I can say that the Dadant coverall type suit is hornet proof. I had a swarm call a few wks ago that ended up being "baldies". They were in a big Tulip tree with a bad case of Tulip scale. I had never seen that before so I climbed up to check it out. I don't know if honeybees go after that stuff but the hornets sure did like it. A few of them tried to get me but couldn't get through the suit.


----------



## magnet-man

I loaned a suit to a co-worker to remove a nest from his father's house. I will ask him tomorrow if any tried to sting him.

Did some research and found this picture of one. I don't have anything to really judge scale, but that is one scary stinger. http://www.free-yellowjacket-removal.com/stinger.jpg


----------



## Rohe Bee Ranch

If that pin isn't going through it's heart it will still come back to sting you. :lpf:

I really hate yellow jackets.


----------



## EastSideBuzz

bamindy said:


> I can say that the Dadant coverall type suit is hornet proof. A few of them tried to get me but couldn't get through the suit.


I don't think any suit is stinger proof. But, they go along way toward it. I got stung on my ankle through my sock before I started wearing boots.


----------



## bfriendly

I have been stung by bald faced hornets through a bee suit. They are very persistent. I had maybe 50+ on me and got stung about 3-5 times, where the beesuit touched my skin when creased/ etc (arms, I believe)...

The problem is that they pack a pretty good punch or at least I have no tolerance built up... The stings really itch...


----------



## Reid

BFH's bite and sting a the same time so you're bleeding and swelling up at the same time. The bite is like a horsefly would give you.

When I used to work in the woods of western Washington I'd run into BFH (or yellow jackets) nests almost daily. I stopped counting after I had been stung 300 times (37 was the most at one time). They would sting me through loose fitting denim pants if they couldn't get to my arms or face. But, they don't get you as well and you're not bleeding (no place to bite skin). 

So, like bfriendly said, they can sting through the suit and will get you if your skin is up against the fabric. 


~Reid


----------



## Truchaos

bamindy said:


> I can say that the Dadant coverall type suit is hornet proof.

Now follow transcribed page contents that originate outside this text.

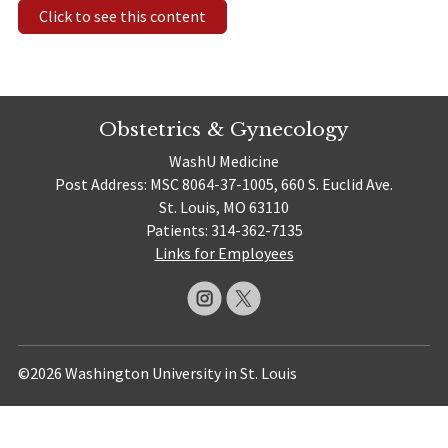
Click to see this content
Obstetrics & Gynecology
WashU Medicine
Post Address: MSC 8064-37-1005, 660 S. Euclid Ave.
St. Louis, MO 63110
Patients: 314-362-7135
Links for Employees
©2026 Washington University in St. Louis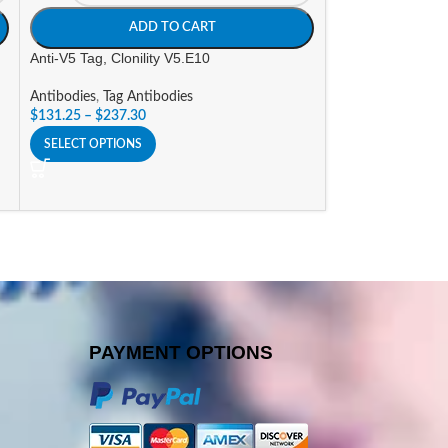
ADD TO CART
A
Anti-V5 Tag, Clonility V5.E10
Goat a-Human IgG
(AP) Labeled
Antibodies
,
Tag Antibodies
$
131.25
–
$
237.30
Antibodies
,
Alkali
Conjugates
SELECT OPTIONS
$
296.10
SELECT OPTIONS
PAYMENT OPTIONS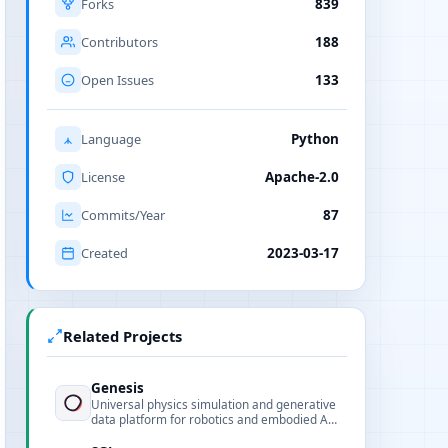
Forks
839
Contributors
188
Open Issues
133
Language
Python
License
Apache-2.0
Commits/Year
87
Created
2023-03-17
Related Projects
Genesis
Universal physics simulation and generative
data platform for robotics and embodied AI,
open-source physics engine.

I don't want to sound disrespectful, but I would be seriously concerned about using the Dadant full coverall suit with hornets. Their suit isn't even honeybee proof (are any?). Both my nephew and I have Dadant suits and we get stung through the suits all the time. Back in August, we did about three hours of hive inspections and I was stung not once but six times through a Dadant suit. Admittedly one of the stings wasn't the suit's fault. I leaned forward and my chin touched the veil and a bee stung me through the veil so that was my fault. 

Honeybee stings don't bother me much, but I've been stung by bald faced hornets before and they scare the heck out of me. There is absolutely NO WAY I would intentionally wear a Dadant suit as protection against bald faced hornets.


----------



## EastSideBuzz

My Mann Lake suits are pretty thick and I have never been stung through them. They got my ankle witch was not covered by the suit. It is an extremely thick suit.


----------



## Rohe Bee Ranch

You might want to check this suit out. It looks rather impressive and is said to protect you from even Japanese Hornets. Wear one of these to your next swarm capture and you won't be bothered by people coming up to you to get a better look at the bees. :lpf:

http://www.7tak.co.jp/z_alf_hati.htm


----------